Problem to solve
Return the lines below word for word, omitting the pictures.

══════════════════════════════

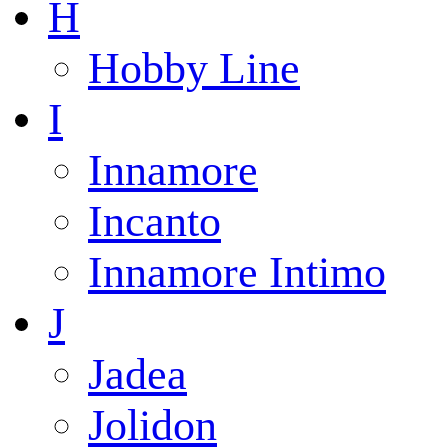
H
Hobby Line
I
Innamore
Incanto
Innamore Intimo
J
Jadea
Jolidon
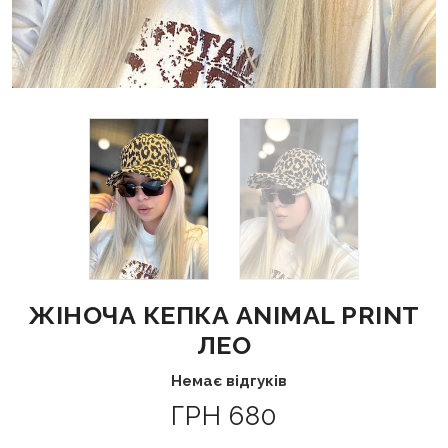
ЖІНОЧА КЕПКА ANIMAL PRINT
ЛЕО
Немає відгуків
ГРН 680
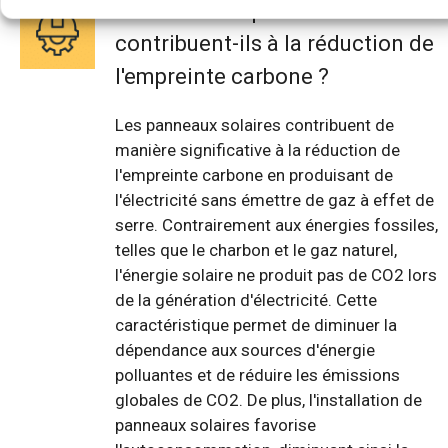
Comment les panneaux solaires
contribuent-ils à la réduction de
l'empreinte carbone ?
Les panneaux solaires contribuent de
manière significative à la réduction de
l'empreinte carbone en produisant de
l'électricité sans émettre de gaz à effet de
serre. Contrairement aux énergies fossiles,
telles que le charbon et le gaz naturel,
l'énergie solaire ne produit pas de CO2 lors
de la génération d'électricité. Cette
caractéristique permet de diminuer la
dépendance aux sources d'énergie
polluantes et de réduire les émissions
globales de CO2. De plus, l'installation de
panneaux solaires favorise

══════════════════════════════

Solved exercise
H
Hobby Line
I
Innamore
Incanto
Innamore Intimo
J
Jadea
Jolidon
ЖІНОЧА КЕПКА ANIMAL PRINT
ЛЕО
Немає відгуків
ГРН 680
Comment les panneaux solaires
contribuent-ils à la réduction de
l'empreinte carbone ?
Les panneaux solaires contribuent de
manière significative à la réduction de
l'empreinte carbone en produisant de
l'électricité sans émettre de gaz à effet de
serre. Contrairement aux énergies fossiles,
telles que le charbon et le gaz naturel,
l'énergie solaire ne produit pas de CO2 lors
de la génération d'électricité. Cette
caractéristique permet de diminuer la
dépendance aux sources d'énergie
polluantes et de réduire les émissions
globales de CO2. De plus, l'installation de
panneaux solaires favorise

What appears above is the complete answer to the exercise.